GIVEN DATA section start
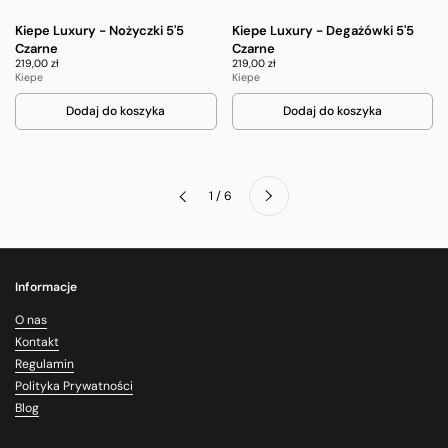
Kiepe Luxury - Nożyczki 5'5
Kiepe Luxury - Degażówki 5'5
Czarne
Czarne
219,00 zł
219,00 zł
Kiepe
Kiepe
Dodaj do koszyka
Dodaj do koszyka
Dalej
1 / 6
Poprzednie
Informacje
O nas
Kontakt
Regulamin
Polityka Prywatności
Blog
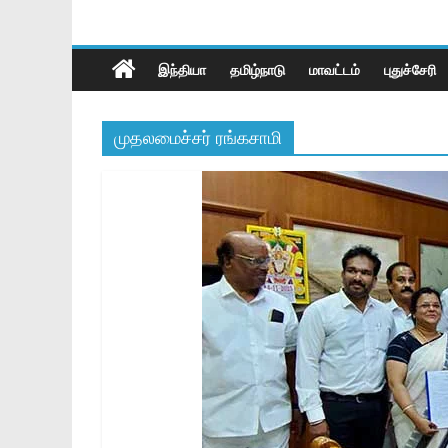
இந்தியா
தமிழ்நாடு
மாவட்டம்
புதுச்சேரி
முதலமைச்சர் ரங்கசாமி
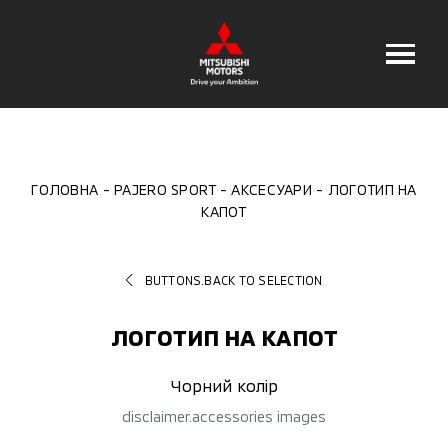
ГОЛОВНА
PAJERO SPORT
АКСЕСУАРИ
ЛОГОТИП НА
КАПОТ
BUTTONS.BACK TO SELECTION
ЛОГОТИП НА КАПОТ
Чорний колір
disclaimer.accessories images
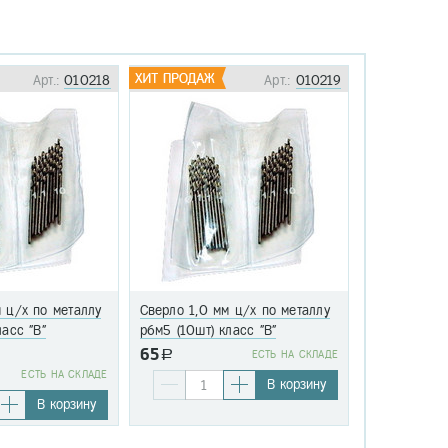
Арт.:
010218
Арт.:
010219
 ц/х по металлу
Сверло 1,0 мм ц/х по металлу
Сверло 1,1 
ласс "В"
р6м5 (10шт) класс "В"
р6м5 (10шт)
65
a
EСТЬ НА СКЛАДЕ
76
EСТЬ НА СКЛАДЕ
a
В корзину
В корзину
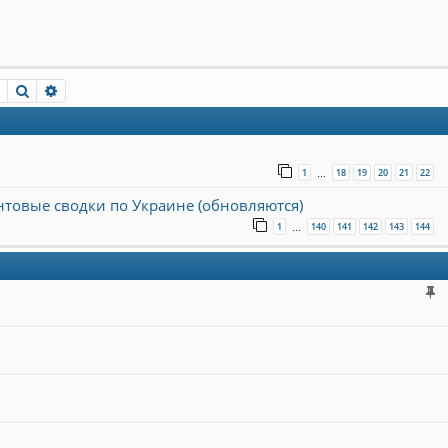
Пошук
Розширений пошук
1
18
19
20
21
22
…
онтовые сводки по Украине (обновляются)
1
140
141
142
143
144
…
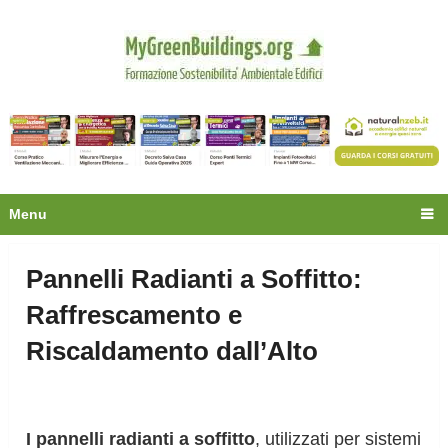
Privacy
Oltre 30.000 tecnici
fanno già parte della
community.
Ecco cosa riceverai gratis
Menu
Pannelli Radianti a Soffitto:
Raffrescamento e
Riscaldamento dall’Alto
I pannelli radianti a soffitto
, utilizzati per sistemi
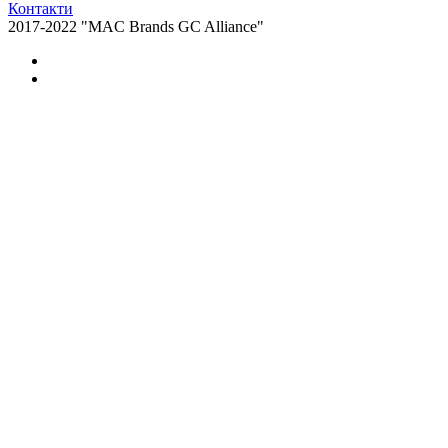
Контакти
2017-2022 "MAC Brands GC Alliance"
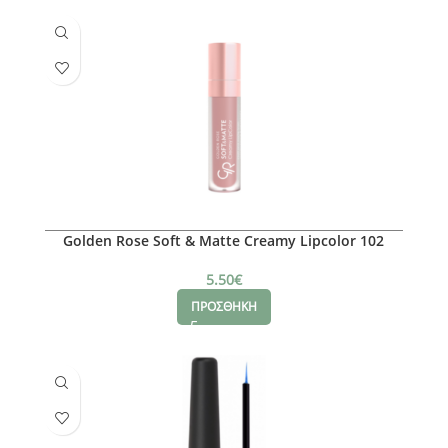
Golden Rose Soft & Matte Creamy Lipcolor 102
5.50
€
ΠΡΟΣΘΗΚΗ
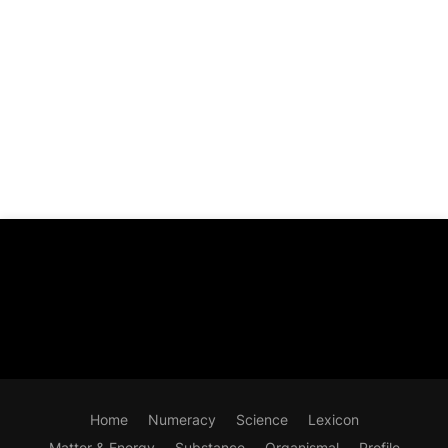
Home
Numeracy
Science
Lexicon
Matter & Energy
Substance
Organismal
Profile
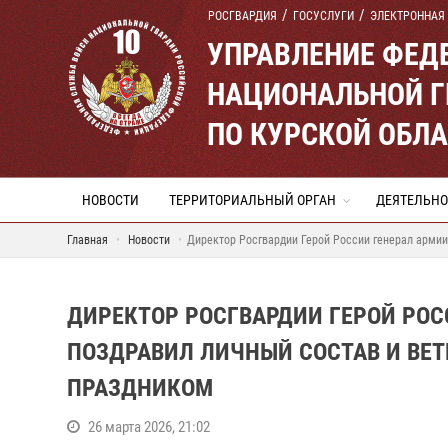
РОСГВАРДИЯ
ГОСУСЛУГИ
ЭЛЕКТРОННАЯ
УПРАВЛЕНИЕ ФЕД
НАЦИОНАЛЬНОЙ Г
ПО КУРСКОЙ ОБЛ
НОВОСТИ
ТЕРРИТОРИАЛЬНЫЙ ОРГАН
ДЕЯТЕЛЬНО
Главная
Новости
Директор Росгвардии Герой России генерал арми
ДИРЕКТОР РОСГВАРДИИ ГЕРОЙ РОС
ПОЗДРАВИЛ ЛИЧНЫЙ СОСТАВ И ВЕ
ПРАЗДНИКОМ
26 марта 2026, 21:02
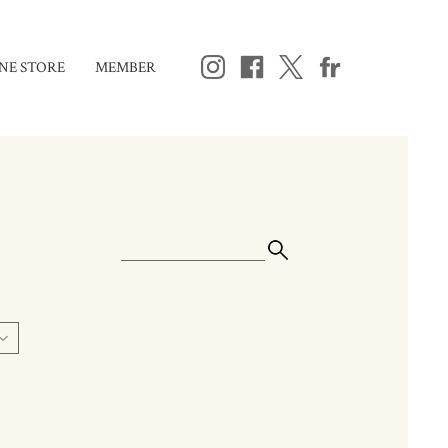
NE STORE
MEMBER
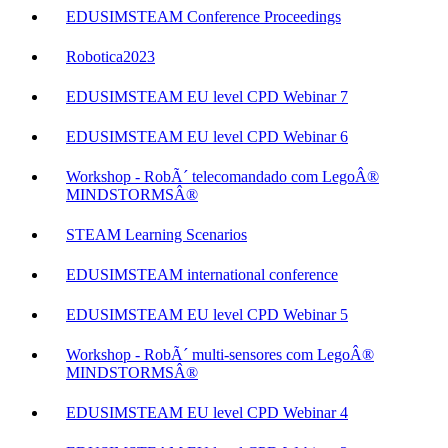
EDUSIMSTEAM Conference Proceedings
Robotica2023
EDUSIMSTEAM EU level CPD Webinar 7
EDUSIMSTEAM EU level CPD Webinar 6
Workshop - RobÃ´ telecomandado com LegoÂ®
MINDSTORMSÂ®
STEAM Learning Scenarios
EDUSIMSTEAM international conference
EDUSIMSTEAM EU level CPD Webinar 5
Workshop - RobÃ´ multi-sensores com LegoÂ®
MINDSTORMSÂ®
EDUSIMSTEAM EU level CPD Webinar 4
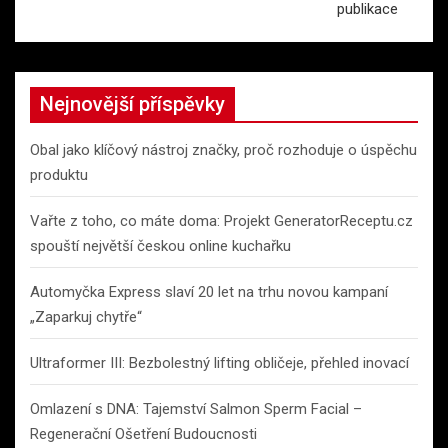
publikace
Nejnovější příspěvky
Obal jako klíčový nástroj značky, proč rozhoduje o úspěchu
produktu
Vařte z toho, co máte doma: Projekt GeneratorReceptu.cz
spouští největší českou online kuchařku
Automyčka Express slaví 20 let na trhu novou kampaní
„Zaparkuj chytře“
Ultraformer III: Bezbolestný lifting obličeje, přehled inovací
Omlazení s DNA: Tajemství Salmon Sperm Facial –
Regenerační Ošetření Budoucnosti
GIVEN DATA section end
WHAT THE TASK REQUIRES: Each entry above must be duplicated precisely; none of the pictures may be included.

TASK OUTPUT:
Kiepe Luxury - Nożyczki 5'5
Kiepe Luxury - Degażówki 5'5
Czarne
Czarne
219,00 zł
219,00 zł
Kiepe
Kiepe
Dodaj do koszyka
Dodaj do koszyka
Dalej
1 / 6
Poprzednie
Informacje
O nas
Kontakt
Regulamin
Polityka Prywatności
Blog
இந்தியா
தமிழ்நாடு
மாவட்டம்
புதுச்சேரி
முதலமைச்சர் ரங்கசாமி
ГОЛОВНА
PAJERO SPORT
АКСЕСУАРИ
ЛОГОТИП НА
КАПОТ
BUTTONS.BACK TO SELECTION
ЛОГОТИП НА КАПОТ
Чорний колір
disclaimer.accessories images
Арт.:
010218
Арт.:
010219
 ц/х по металлу
Сверло 1,0 мм ц/х по металлу
Сверло 1,1 
ласс "В"
р6м5 (10шт) класс "В"
р6м5 (10шт)
65
a
EСТЬ НА СКЛАДЕ
76
EСТЬ НА СКЛАДЕ
a
В корзину
В корзину
Пошук
Розширений пошук
1
18
19
20
21
22
…
онтовые сводки по Украине (обновляются)
1
140
141
142
143
144
…
Privacy
Oltre 30.000 tecnici
fanno già parte della
community.
Ecco cosa riceverai gratis
Menu
Pannelli Radianti a Soffitto:
Raffrescamento e
Riscaldamento dall’Alto
I pannelli radianti a soffitto
, utilizzati per sistemi
Контакти
2017-2022 "MAC Brands GC Alliance"
Golden Rose Soft & Matte Creamy Lipcolor 102
5.50
€
ΠΡΟΣΘΗΚΗ
Home
Numeracy
Science
Lexicon
Matter & Energy
Substance
Organismal
Profile
РОСГВАРДИЯ
ГОСУСЛУГИ
ЭЛЕКТРОННАЯ
УПРАВЛЕНИЕ ФЕД
НАЦИОНАЛЬНОЙ Г
ПО КУРСКОЙ ОБЛ
НОВОСТИ
ТЕРРИТОРИАЛЬНЫЙ ОРГАН
ДЕЯТЕЛЬНО
Главная
Новости
Директор Росгвардии Герой России генерал арми
ДИРЕКТОР РОСГВАРДИИ ГЕРОЙ РОС
ПОЗДРАВИЛ ЛИЧНЫЙ СОСТАВ И ВЕ
ПРАЗДНИКОМ
26 марта 2026, 21:02
NE STORE
MEMBER
EDUSIMSTEAM Conference Proceedings
Robotica2023
EDUSIMSTEAM EU level CPD Webinar 7
EDUSIMSTEAM EU level CPD Webinar 6
Workshop - RobÃ´ telecomandado com LegoÂ®
MINDSTORMSÂ®
STEAM Learning Scenarios
EDUSIMSTEAM international conference
EDUSIMSTEAM EU level CPD Webinar 5
Workshop - RobÃ´ multi-sensores com LegoÂ®
MINDSTORMSÂ®
EDUSIMSTEAM EU level CPD Webinar 4
publikace
Nejnovější příspěvky
Obal jako klíčový nástroj značky, proč rozhoduje o úspěchu
produktu
Vařte z toho, co máte doma: Projekt GeneratorReceptu.cz
spouští největší českou online kuchařku
Automyčka Express slaví 20 let na trhu novou kampaní
„Zaparkuj chytře“
Ultraformer III: Bezbolestný lifting obličeje, přehled inovací
Omlazení s DNA: Tajemství Salmon Sperm Facial –
Regenerační Ošetření Budoucnosti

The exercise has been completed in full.